So I am a believer in finding what works for you, so take whatever I say just as my own experience but go try on your own, but I was so happy about how I felt today, before and after, the stuff is expensive so i will only use it on race days and hard training days but long 30-50 mile rides days I won't need it since they are just cruising days.

Am I convinced, well enough to keep taking it, the summer race days will really be my test, if it gets me through long races in the heat then I am all in...


----------



## TTUB (Nov 9, 2010)

I am a HotShot user... I swear by it. Yes, it's crazy expensive. 
I've been racing endurance MTB stuff and training fairly hard for it. I don't tend to cramp anymore than the average Joe. Having said that, usually by the 5th or 6th hour of racing, I will start to experience some degree of twinging and/or cramping. If my training is right and if I get my hydration and nutrition just right, I can usually keep cramps at-bay a bit longer. But, it's always nice to have a secret weapon in your pocket if you need it. Mustard packs, Pickle juice, HotShot, etc. 
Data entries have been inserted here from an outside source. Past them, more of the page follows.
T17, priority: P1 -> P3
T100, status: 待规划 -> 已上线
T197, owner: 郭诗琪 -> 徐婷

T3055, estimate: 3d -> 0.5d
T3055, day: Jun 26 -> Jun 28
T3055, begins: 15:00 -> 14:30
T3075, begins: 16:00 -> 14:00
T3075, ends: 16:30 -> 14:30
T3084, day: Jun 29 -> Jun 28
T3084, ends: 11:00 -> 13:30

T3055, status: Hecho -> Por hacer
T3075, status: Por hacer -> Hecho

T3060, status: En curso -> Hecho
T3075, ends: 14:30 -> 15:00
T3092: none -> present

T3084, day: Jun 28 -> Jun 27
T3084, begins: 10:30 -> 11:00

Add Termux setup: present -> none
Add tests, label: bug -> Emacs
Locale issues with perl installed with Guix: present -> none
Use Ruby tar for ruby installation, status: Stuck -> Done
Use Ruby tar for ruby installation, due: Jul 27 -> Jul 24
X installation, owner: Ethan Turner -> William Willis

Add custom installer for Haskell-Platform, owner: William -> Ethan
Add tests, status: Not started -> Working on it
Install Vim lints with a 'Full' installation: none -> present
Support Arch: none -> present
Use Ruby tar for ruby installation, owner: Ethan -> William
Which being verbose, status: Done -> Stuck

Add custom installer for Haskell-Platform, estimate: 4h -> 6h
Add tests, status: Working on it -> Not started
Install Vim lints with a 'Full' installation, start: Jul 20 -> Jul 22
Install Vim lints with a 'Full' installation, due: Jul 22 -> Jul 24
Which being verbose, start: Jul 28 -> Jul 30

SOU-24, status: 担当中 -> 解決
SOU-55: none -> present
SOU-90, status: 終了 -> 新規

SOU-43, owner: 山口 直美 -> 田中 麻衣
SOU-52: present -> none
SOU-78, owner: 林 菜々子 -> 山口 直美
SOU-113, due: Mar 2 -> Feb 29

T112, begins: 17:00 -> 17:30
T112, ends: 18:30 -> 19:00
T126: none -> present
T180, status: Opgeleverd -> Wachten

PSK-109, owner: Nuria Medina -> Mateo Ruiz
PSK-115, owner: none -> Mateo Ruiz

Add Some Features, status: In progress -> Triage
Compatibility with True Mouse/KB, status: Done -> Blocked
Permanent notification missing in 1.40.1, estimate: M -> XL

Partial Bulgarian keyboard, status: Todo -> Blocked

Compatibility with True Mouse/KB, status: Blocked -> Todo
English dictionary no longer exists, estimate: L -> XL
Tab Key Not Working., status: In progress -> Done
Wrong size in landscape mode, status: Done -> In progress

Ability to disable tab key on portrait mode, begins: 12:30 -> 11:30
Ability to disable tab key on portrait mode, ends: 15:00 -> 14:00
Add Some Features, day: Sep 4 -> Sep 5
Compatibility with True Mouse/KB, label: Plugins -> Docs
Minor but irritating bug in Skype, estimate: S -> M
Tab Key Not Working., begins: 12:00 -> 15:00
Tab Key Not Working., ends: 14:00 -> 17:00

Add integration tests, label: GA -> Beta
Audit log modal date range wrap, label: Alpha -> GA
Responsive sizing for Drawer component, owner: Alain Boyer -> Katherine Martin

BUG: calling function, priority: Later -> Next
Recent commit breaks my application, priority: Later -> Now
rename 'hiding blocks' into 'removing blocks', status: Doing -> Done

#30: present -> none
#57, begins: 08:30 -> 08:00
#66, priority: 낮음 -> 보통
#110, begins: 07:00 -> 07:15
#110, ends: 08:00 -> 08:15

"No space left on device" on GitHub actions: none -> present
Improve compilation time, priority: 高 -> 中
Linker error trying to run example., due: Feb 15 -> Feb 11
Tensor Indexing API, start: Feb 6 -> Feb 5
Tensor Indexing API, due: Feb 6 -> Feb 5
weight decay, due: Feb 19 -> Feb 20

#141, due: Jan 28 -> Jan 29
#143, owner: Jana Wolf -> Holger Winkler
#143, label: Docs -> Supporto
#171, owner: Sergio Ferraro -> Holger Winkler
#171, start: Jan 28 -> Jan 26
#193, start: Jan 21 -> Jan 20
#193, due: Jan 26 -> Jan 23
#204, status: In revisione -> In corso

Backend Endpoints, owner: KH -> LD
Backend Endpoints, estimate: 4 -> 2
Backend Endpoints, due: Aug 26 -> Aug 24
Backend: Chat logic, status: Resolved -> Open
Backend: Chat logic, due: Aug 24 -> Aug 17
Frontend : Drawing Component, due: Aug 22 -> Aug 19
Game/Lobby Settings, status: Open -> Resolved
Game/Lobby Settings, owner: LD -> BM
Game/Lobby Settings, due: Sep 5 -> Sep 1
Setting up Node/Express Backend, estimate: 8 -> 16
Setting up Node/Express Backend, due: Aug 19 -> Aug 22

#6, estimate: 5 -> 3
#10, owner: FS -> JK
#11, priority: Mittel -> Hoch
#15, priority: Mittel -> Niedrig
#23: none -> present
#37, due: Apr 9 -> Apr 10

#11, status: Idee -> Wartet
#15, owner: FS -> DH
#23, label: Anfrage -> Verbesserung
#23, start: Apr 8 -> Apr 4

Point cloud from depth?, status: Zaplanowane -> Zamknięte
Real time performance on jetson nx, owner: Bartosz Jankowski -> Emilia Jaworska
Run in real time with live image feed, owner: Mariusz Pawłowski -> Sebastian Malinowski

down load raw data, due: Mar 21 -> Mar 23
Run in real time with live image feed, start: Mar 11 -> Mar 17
I went to Leadville in 2016 hoping for the best. At the pre-Race expo, HotShot was handing out samples. I grabbed a bottle for the race. They were also handing out tasting cups... glad I tried it before race day. It isn't bad at all, just very strong and spicy. Kinda like doing a shot of Fireball. It has a hot, cinnamon taste like RedHots. Better to experience the shock factor before race day.

During the race my nutrition and hydration was spot-on. But still, by the 5th hour I was getting some twinges. Fortunately, HotShot was also available in the aid-stations. Every-time I felt twinges, I downed a HotShot. I think I downed 4 bottles between Columbine and the finish. Never did I develop a cramp. 

Anytime I do anything that smells of endurance, I carry HotShot and have now used it in multiple events. It has worked every-time. My wife has experienced the same results.


----------